Gordon Nixon, the head of Canada’s biggest bank, says he’s desperate to lend and do his part to kick-start the economy. There’s only one problem: wary businesses and indebted consumers don’t want his money.
“Our biggest challenge right now is to put credit out,” the Royal Bank of Canada chief executive officer said Wednesday at a conference in Washington. “Loan demand is very low.”
Mr. Nixon’s remarks come amid a contentious debate over the role of banks in the economic recovery – or lack thereof.
In some quarters, there is a feeling that financial institutions are restraining economic growth by applying unnecessarily strict lending standards after getting burned by the financial crisis. The RBC chief insists that is not the case with him, nor is it the case with his rivals, with whom he is engaged in “fierce” competition.
“We have never been more aggressive,” Mr. Nixon said during a panel discussion on the financial crisis hosted by Thomson Reuters, the University of Toronto’s Rotman School of Management, the Atlantic Council and the Government of Canada. “We have balance sheet to go at all levels,” Mr. Nixon added, using bankers’ jargon to say that he’s sitting on plenty of cash that he would like to lend to households, businesses and investors.

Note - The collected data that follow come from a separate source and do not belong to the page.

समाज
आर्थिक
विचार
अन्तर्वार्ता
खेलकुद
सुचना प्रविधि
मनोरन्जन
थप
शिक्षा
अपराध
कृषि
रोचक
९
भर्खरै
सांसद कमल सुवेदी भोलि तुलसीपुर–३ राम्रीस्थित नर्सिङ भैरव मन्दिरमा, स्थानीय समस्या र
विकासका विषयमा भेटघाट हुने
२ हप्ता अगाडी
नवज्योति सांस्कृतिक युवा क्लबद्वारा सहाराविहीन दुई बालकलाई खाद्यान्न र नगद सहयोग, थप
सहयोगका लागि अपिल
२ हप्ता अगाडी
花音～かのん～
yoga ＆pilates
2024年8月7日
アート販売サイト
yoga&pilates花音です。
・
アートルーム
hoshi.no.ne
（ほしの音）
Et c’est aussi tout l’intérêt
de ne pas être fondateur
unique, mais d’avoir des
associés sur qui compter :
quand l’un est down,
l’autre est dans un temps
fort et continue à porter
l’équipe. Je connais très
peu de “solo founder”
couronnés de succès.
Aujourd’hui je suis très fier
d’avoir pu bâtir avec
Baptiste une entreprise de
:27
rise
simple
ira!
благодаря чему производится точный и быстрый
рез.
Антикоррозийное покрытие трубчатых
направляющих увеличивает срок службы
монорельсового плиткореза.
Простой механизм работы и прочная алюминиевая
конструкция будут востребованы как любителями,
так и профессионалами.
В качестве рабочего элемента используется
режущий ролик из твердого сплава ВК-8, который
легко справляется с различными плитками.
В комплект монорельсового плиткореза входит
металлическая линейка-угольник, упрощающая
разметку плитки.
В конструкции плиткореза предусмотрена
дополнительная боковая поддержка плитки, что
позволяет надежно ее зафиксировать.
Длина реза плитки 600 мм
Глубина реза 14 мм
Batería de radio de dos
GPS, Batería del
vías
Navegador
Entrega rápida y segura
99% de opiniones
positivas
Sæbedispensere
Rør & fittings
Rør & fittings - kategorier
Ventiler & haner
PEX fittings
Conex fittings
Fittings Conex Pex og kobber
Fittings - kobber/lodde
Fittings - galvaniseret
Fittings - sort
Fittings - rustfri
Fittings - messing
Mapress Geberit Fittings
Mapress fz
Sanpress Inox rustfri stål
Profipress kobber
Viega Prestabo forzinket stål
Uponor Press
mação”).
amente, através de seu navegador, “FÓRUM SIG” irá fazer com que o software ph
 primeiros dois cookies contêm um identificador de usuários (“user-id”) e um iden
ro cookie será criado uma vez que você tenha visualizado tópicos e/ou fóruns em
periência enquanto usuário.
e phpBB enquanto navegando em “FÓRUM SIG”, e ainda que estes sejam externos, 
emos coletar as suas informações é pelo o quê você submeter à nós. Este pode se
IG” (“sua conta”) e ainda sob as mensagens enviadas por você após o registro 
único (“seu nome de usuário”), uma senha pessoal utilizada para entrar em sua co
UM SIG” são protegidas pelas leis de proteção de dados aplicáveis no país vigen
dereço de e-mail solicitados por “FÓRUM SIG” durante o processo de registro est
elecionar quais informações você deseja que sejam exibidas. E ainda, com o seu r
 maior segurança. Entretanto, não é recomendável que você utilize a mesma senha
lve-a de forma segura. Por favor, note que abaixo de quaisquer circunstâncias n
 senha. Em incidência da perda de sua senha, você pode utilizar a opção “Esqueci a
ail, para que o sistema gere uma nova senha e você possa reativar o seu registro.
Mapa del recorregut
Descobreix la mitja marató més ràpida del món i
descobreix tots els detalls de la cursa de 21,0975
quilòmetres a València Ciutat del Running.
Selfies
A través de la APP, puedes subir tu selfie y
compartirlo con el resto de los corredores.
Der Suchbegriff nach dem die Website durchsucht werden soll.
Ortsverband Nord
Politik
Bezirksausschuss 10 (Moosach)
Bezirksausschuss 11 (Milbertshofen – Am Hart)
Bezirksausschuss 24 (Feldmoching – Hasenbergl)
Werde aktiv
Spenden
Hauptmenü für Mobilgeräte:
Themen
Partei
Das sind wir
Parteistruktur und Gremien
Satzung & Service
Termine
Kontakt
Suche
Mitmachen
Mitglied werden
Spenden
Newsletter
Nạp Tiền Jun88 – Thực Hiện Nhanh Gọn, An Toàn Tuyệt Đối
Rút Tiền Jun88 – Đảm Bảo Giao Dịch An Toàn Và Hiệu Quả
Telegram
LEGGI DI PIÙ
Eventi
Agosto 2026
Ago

Business loans to Canadian residents by chartered banks was little changed between June and September, oscillating between a monthly average of roughly $177-billion and $178-billion, according to the Bank of Canada’s most recent data.
Companies are uninterested in taking on debt because the global economic outlook is uncertain, clouded by the likelihood that the European economy will tip into recession. Businesses also are sitting on record profits built up during the initial burst of growth that followed the 2008-2009 recession, allowing executives to finance operations with cash on hand.
Households in Canada appear to be thinking twice about record debt levels. For example, the monthly average of personal loans by chartered banks surged to $68-billion in August from $56-billion in January, 2010, a 21-per-cent increase. But the growth of personal loans suddenly stalled in September, according to the Bank of Canada data. The monthly average of outstanding credit-card loans was $63-billion in September compared with $64-billion in April.
Mr. Nixon was participating in a day-long event hosted by the Canadian embassy meant to highlight Canada’s relative economic success during the financial crisis. Financial regulation figured prominently in the discussion, and Mr. Nixon’s remark about the weakness of demand for loans had the effect of undermining the international bank lobby’s case against tighter scrutiny.
The Institute of International Finance, the Washington-based lobby for more than 450 financial institutions, has sought to push back against the Group of 20’s move for tougher banking rules by arguing the effort is hindering the banking industry’s ability to lend.
Bank of Canada Governor Mark Carney, who was appointed to lead the Financial Stability Board of international regulators this month, has countered that argument by saying the reason banks aren’t lending is because demand is weak – precisely Mr. Nixon’s observation on Wednesday.
It was unclear whether Mr. Nixon realized he was stomping on one of the key messages of the bank lobby. Regardless, the RBC chief was on message for most of the rest of his presentation, saying the G20’s regulatory push addresses “some of the wrong problems” and that rules have become needlessly complex.
Mr. Nixon contends the financial crisis was primarily caused by poor U.S. housing policy that encouraged households to take on too much debt and banks that were allowed to let their lending grow out of proportion to the amount of assets they had in reserve. But authorities, he said, have created rules that go well beyond these core issues.
“It’s very important that we have regulation that isn’t overly complex,” Mr. Nixon said. “Unfortunately, that’s not the way the regulatory environment has evolved.”